As the sole focal point on stage, Thompson has been forced to overcome a couple of factors that had, up to that point, been negatives rather than positives. In the process he’s developed a wry on-stage persona that probably draws from a degree of discomfort in the spotlight with a mildly self-deprecating sense of humour that is, in its own quiet way, quite charming.

If the patter doesn’t vary greatly from night to night (a complaint I’ve heard expressed by people who’ve been in the fortunate position of being able to catch RT on multiple occasions on the same tour), at least it provides the guy with an on-stage persona that allows him to concentrate on performing rather than presentation. That’s fine with me. As far as I can see, the audience is there for the songs, the guitar work and the increasingly impressive vocals. Anything above and beyond that is a bonus.

As well, anyone who’s undertaken a basic course in Rock Criticism and Associated Historiography would be aware that Thompson is almost invariably filed under Unmitigated Doom and Gloom along with other exponents of the Eeyore School of Song-writing such as Leonard Cohen.

The content of much of RT’s best material certainly tends in that direction, a factor that doesn’t necessarily suggest a joyful concert experience, so, along with the patter, Thompson has carefully constructed a lighter side to the performance material. Songs in that mode (Madonna’s Wedding or Hots For The Smarts for example) tend to be filed away in the artist’s mind with Never To Be Recorded stamped on their foreheads.

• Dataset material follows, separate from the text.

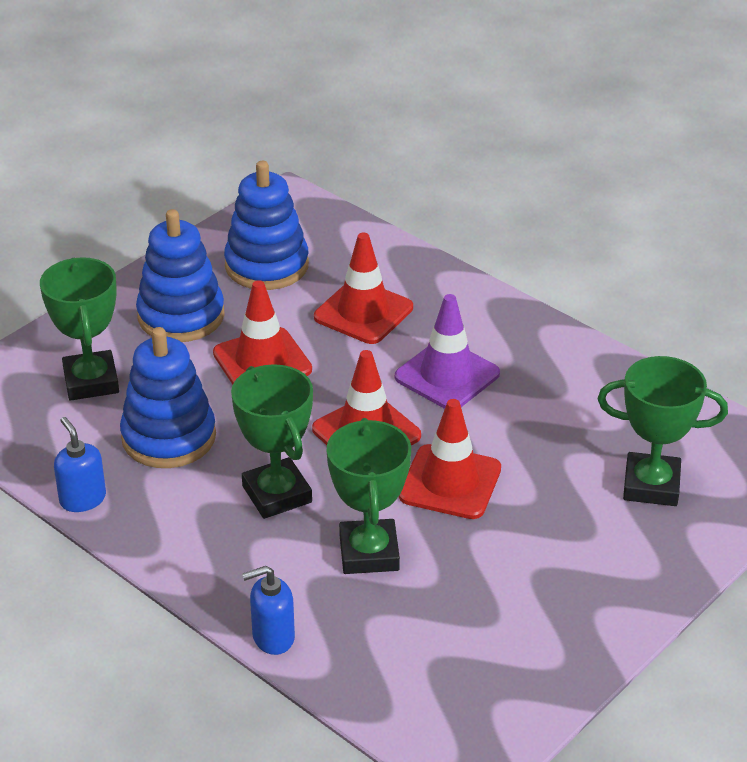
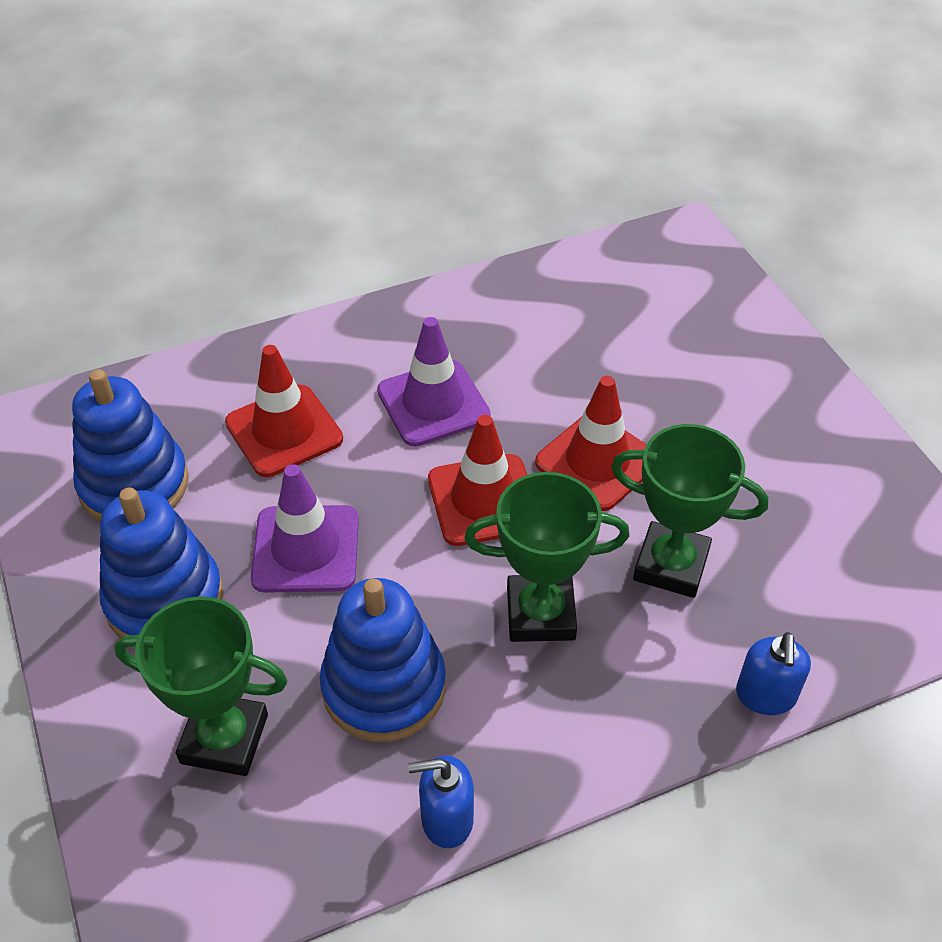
camera: 65 degrees left, 10 degrees up
(262, 361) = (306, 549): red traffic cone -> purple traffic cone
(651, 485) = (673, 325): green trophy -> none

In band format, however, the novelty numbers can be filed away and some of the limelight shared, though there again there are factors involved that reflect economic necessity rather than artistic considerations.

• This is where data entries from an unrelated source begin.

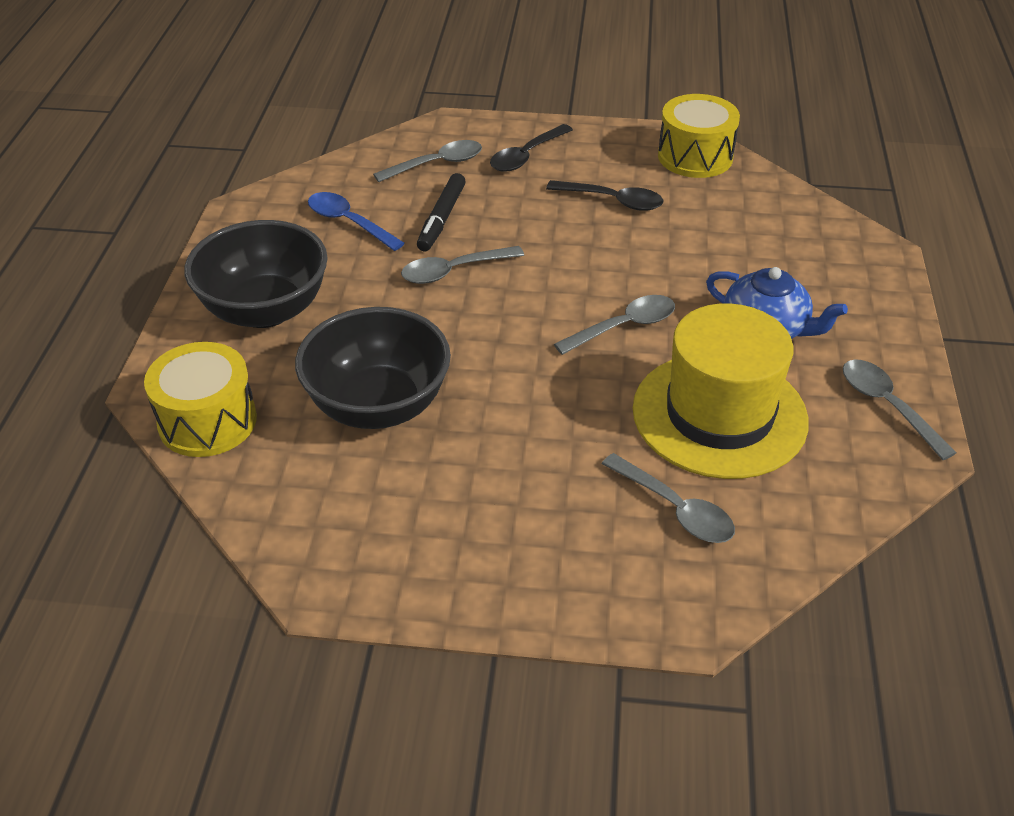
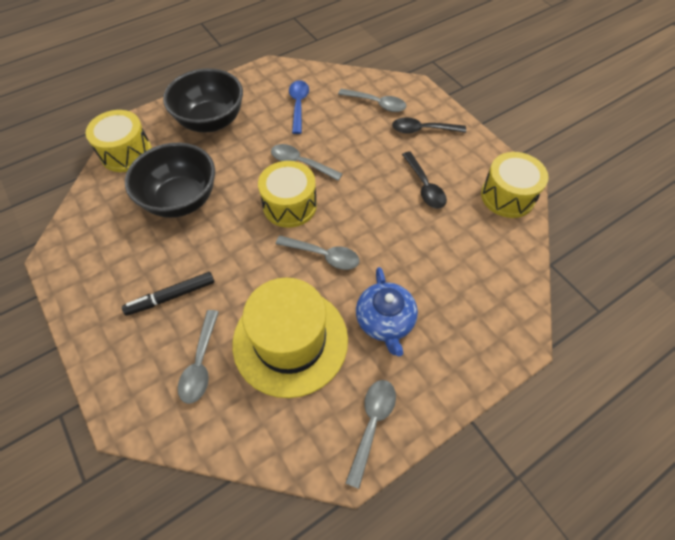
camera: 50 degrees right, 15 degrees up
(441, 219) = (335, 133): black marker -> black marker (171, 296)
(512, 314) = (289, 205): none -> yellow drum

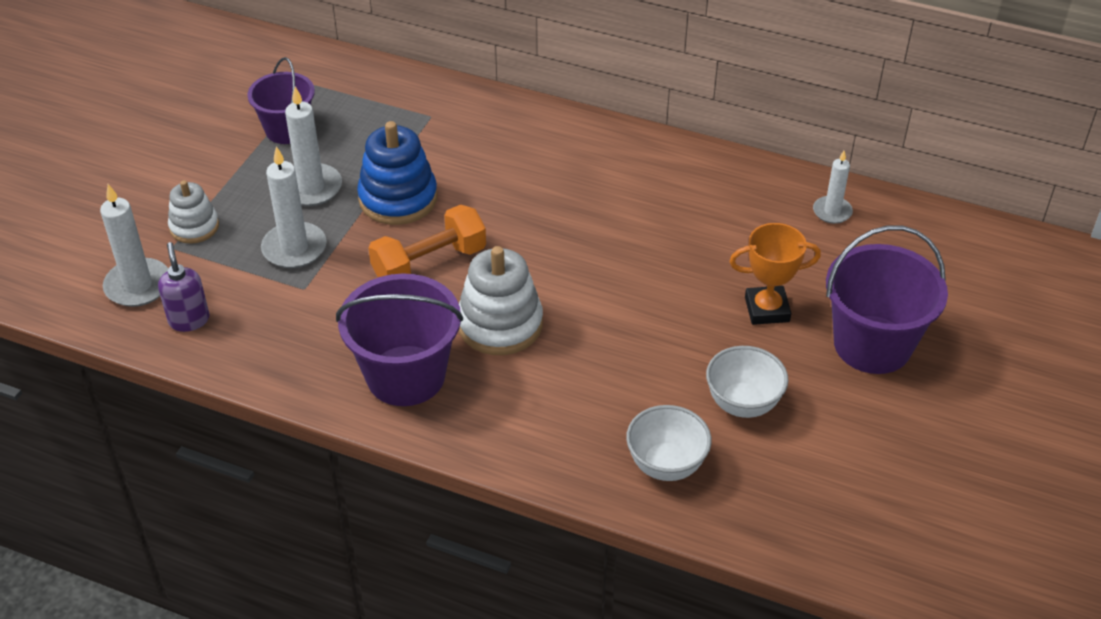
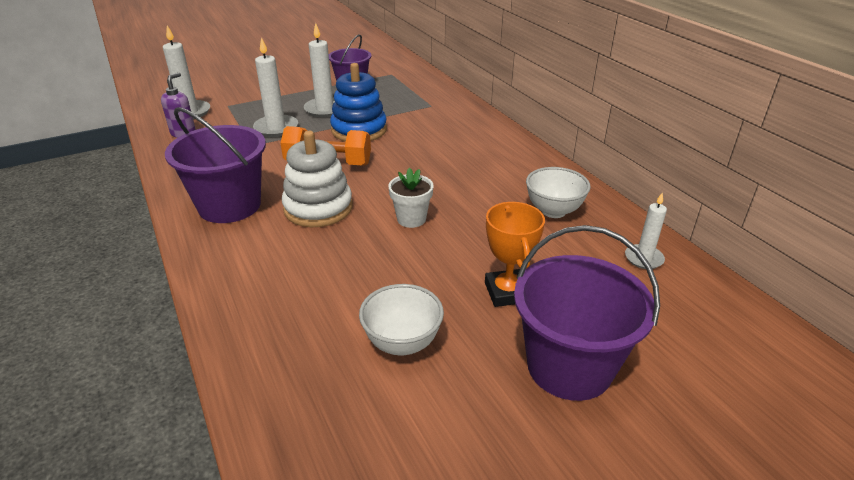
camera: 40 degrees right, 10 degrees down
(194, 227) = (250, 102): white stacking toy -> none
(603, 283) = (411, 219): none -> white flower pot
(666, 465) = (289, 348): white bowl -> white bowl (553, 211)
(767, 309) = (507, 292): orange trophy -> orange trophy turned 45 degrees clockwise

In the early part of his solo career, involvement with a major label helped subsidise the costs of touring with a band, and there were various incarnations of the Richard Thompson Band through the eighties and nineties, varying in number from a basic trio or quartet to the big band.

When his major-label contract lapsed in the mid-nineties, however things changed. Since the costs associated with rehearsals and recording were coming out of his own pocket rather than flowing downwards from a corporate sponsor, Thompson has operated on a much tighter budget.

As a result the band line-up has remained fairly stable over the past decade - RT on guitar, Danny Thompson (no relation) on bass, Mike Jerome or Earl Harvin on drums and Pete Zorn on everything else. Working with a stable line-up removes the need for extensive pre-tour rehearsals. At the same time, on the other hand, a perusal of RTB set lists ( suggests that, once they’ve worked out a functional set list there isn’t room for a great deal of variation from night to night.

If the solo routine and a regular touring band don’t provide enough variety, Thompson has added a third string to his bow, based on a concept he’s cheerfully lifted from an alleged request from Playboy magazine.

Much like the RTB set-up A Thousand Years of Popular Music works within a format that allows Thompson to tweak the finer details of the show while retaining the basic outline. Using two female offsiders, a Thousand Years show will start off somewhere in medieval Europe before skipping forward through the centuries to wind up on the verge of the twenty-first century with RT’s take on Britney Spears or someone favoured by the iPod generation.